In some way this middle part of the trip was much like visiting the royal car park.  However, being a royal car park you have custom Rolls Royce as well as horses and carriages to contend with rather than the odd motor bike or Ford Mondeo.  Again a complementary audio guide is provided to help understand the history of the Mews.  The tour starts off by explaining the history of the Mews and how it grew as Buckingham Palace grew and that even today it is a fully working area complete with live in staff, not just a museum for tourists.  The tour starts by looking at some of the carriages. There is also a small exhibit on the use of motor cars.  Only Bentley or Rolls Royce will do for the Royals, custom made of course to give the best view of the Queen.
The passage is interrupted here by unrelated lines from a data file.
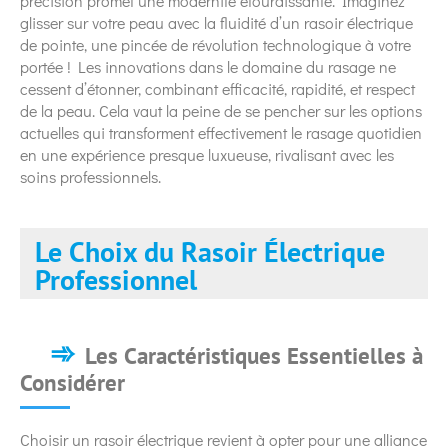
précision promet une modernité étourdissante. Imaginez
glisser sur votre peau avec la fluidité d’un rasoir électrique
de pointe, une pincée de révolution technologique à votre
portée ! Les innovations dans le domaine du rasage ne
cessent d’étonner, combinant efficacité, rapidité, et respect
de la peau. Cela vaut la peine de se pencher sur les options
actuelles qui transforment effectivement le rasage quotidien
en une expérience presque luxueuse, rivalisant avec les
soins professionnels.
Le Choix du Rasoir Électrique
Professionnel
Les Caractéristiques Essentielles à
Considérer
Choisir un rasoir électrique revient à opter pour une alliance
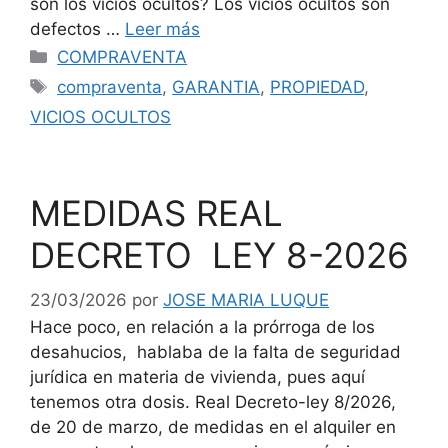
son los vicios ocultos? Los vicios ocultos son
defectos …
Leer más
Categorías
COMPRAVENTA
Etiquetas
compraventa
,
GARANTIA
,
PROPIEDAD
,
VICIOS OCULTOS
MEDIDAS REAL
DECRETO LEY 8-2026
23/03/2026
por
JOSE MARIA LUQUE
Hace poco, en relación a la prórroga de los
desahucios, hablaba de la falta de seguridad
jurídica en materia de vivienda, pues aquí
tenemos otra dosis. Real Decreto-ley 8/2026,
de 20 de marzo, de medidas en el alquiler en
There is also information on the change in role of the royal chauffeur over the years.  We then enter the stable area and learn all about the horses and the training and preparation they go through as well as the Royal Family's love of horses and riding.  There is also an interesting riding related gift from US president Obama on display here.  As we move through the stables the end point is the magnificent golden carriage which is truly a special sight.  On the way out there are a few horses you can take a look at, they appear well trained and oblivious to flash photography.  Overall the Royal Mews is an interesting diversion but not something that I would have paid for separately.

The State Rooms at Buckingham Palace and Diamonds Exhibition

The grand finale and for me the real reason for this mini-adventure; to step inside Buckingham Palace and follow in the footsteps of ambassadors, dignitaries, celebrities and possibly some corgis.  Once again it's through security and into a small holding area where we get a quick explanation of what to look forward to.  Then it's time for the audio guide again and on to the Palace!  The tour starts along a corridor that leads out on to the inner courtyard of the palace, the corridor is lined with some more modern pieces of art and the platform overlooking the courtyard contains lots of information on the history of the Palace.  After this there is a trip up a magnificent staircase to the upper floors filled with room after room of precious art and antiques, at the end of the series of rooms is the throne room.  After that there is a room filled with the masters of art from France, Italy and Holland.  It is quite amazing to see such works of art altogether without being in an art gallery or museum.  We then go through some more rooms which overlook the gardens and includes many more famous and fascinating pieces of furniture and decoration.  There is then an exhibition Diamonds: A Jubilee Celebration which was the only part of the day that felt crowded and a little rushed through but again there were some amazing pieces that you may never get to see that close up ever again.  After this it was back to the final leg of the tour, down the staircase and into the sculpture gallery before leading out through what looked like a tea room and into the gardens to complete the trip.  It is only after it's all over that you can truly take in the size and scale of Buckingham Palace, the tour covers but a quarter of the building and only a brief glimpse of the gardens and yet takes a good few hours with the assistance and information from the audio guide.  Each room has a wow factor and it proved a fitting end to our Royal Day Out.

In Conclusion

Whilst it was not the cheapest way to spend an afternoon it was certainly worthwhile.  It was interesting to catch a piece of living British History and one of the reasons people from across the planet come to London.  Whilst I don't think the Royal Mews and Queen's Gallery are worth the individual admission costs, the combined ticket is great value as it is only around £10 more than the state rooms alone and £5 for over an hour of entertainment is pretty good value these days.  It's also great that there are complementary audio guides for all three parts of the day out as they really add some depth to various carriages, clocks and other works of art.  The other great thing is that you can visit again as many times as you want for the 12 months after your first visit just in case you want to see it all again...  and you never know, perhaps we will!